Francisco Gomes

Personal information
- Full name: Francisco Tomás Aguiar Gomes
- Date of birth: 14 April 2004 (age 22)
- Place of birth: Funchal, Portugal
- Height: 1.75 m (5 ft 9 in)
- Position: Right winger

Team information
- Current team: Marítimo
- Number: 20

Youth career
- 2010–2017: Zenit Saint Petersburg
- 2017–2018: Slavia Prague
- 2018–2023: Marítimo

Senior career*
- Years: Team / Apps / (Gls)
- 2022–2025: Marítimo B / 32 / (5)
- 2022–: Marítimo / 32 / (2)

= Francisco Gomes (footballer) =

Portuguese footballer

Francisco Tomás Aguiar Gomes (born 14 April 2004), also known as Xiko, is a Portuguese footballer who plays as a right winger for Primeira Liga club Marítimo.

==Early life==
Gomes was born in Funchal on the island of Madeira to Danny, who was then an attacking midfielder for Marítimo. When their father went to Russia to play for Zenit Saint Petersburg, Gomes and his identical twin brother Bernardo played for the youth team. The boys were involved in a controversy in September 2011 when their father scored a UEFA Champions League goal against Portuguese club Porto and celebrated by imitating a urinating dog; he explained that it was because he was going to buy them a puppy.

==Career==
At age 17 in August 2021, the brothers signed professional contracts for Marítimo. On 13 December 2022, Gomes made his first-team debut as a last-minute substitute in a 5–0 Taça da Liga defeat away to Sporting CP, another of his father's previous clubs.
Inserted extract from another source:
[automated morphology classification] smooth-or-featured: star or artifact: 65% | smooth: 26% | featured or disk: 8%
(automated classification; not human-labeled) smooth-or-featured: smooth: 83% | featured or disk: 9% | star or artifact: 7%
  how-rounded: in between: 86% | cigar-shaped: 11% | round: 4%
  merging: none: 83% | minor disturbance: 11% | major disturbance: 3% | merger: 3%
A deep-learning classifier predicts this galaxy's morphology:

After turning 19, the brothers, who were alternating between the under-23 and reserve teams, extended their contract to 2027.
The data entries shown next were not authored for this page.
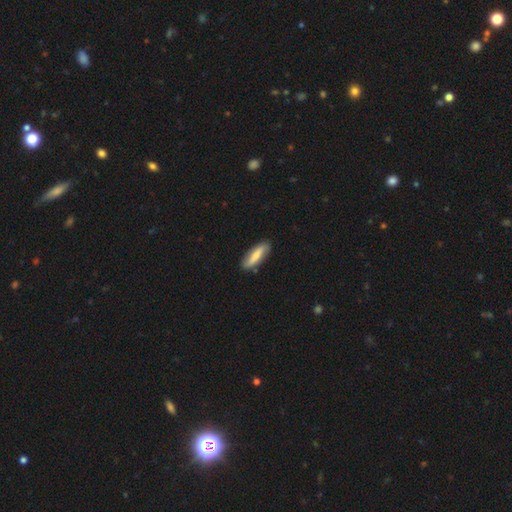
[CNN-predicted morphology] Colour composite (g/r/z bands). It shows a smooth galaxy with no disk features (67%) that is cigar-shaped (56%). Merging: none (83%).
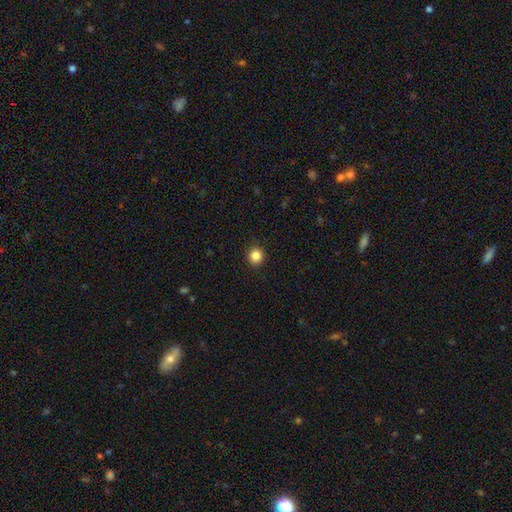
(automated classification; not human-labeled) Smooth or featured: smooth — 85% (star or artifact — 11%)
How rounded: round — 90% (in between — 9%)
Merging: none — 92% (minor disturbance — 6%)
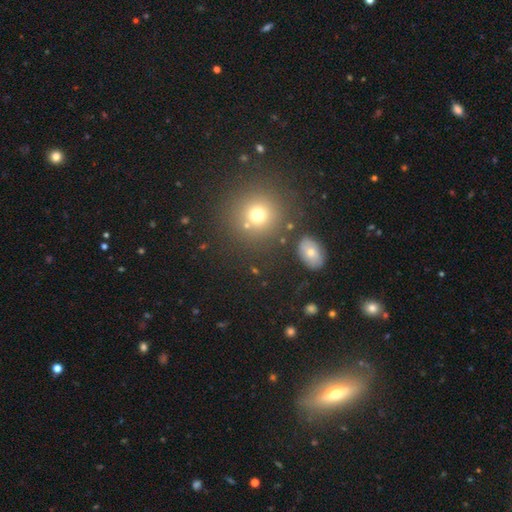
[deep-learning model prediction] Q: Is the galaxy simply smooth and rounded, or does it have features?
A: smooth — 52%.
On 3 August 2025, Gomes scored the last goal of a 3–0 win over island rivals Nacional in the Troféu Cidade do Funchal, at the Estádio do Marítimo. He scored twice in 20 games as his team won Liga Portugal 2 in 2025–26; his first goal on 21 December was in a 4–1 win away to Leixões, and his second on 1 May in a 3–2 win in the reverse fixture saw his team crowned champions with two games remaining.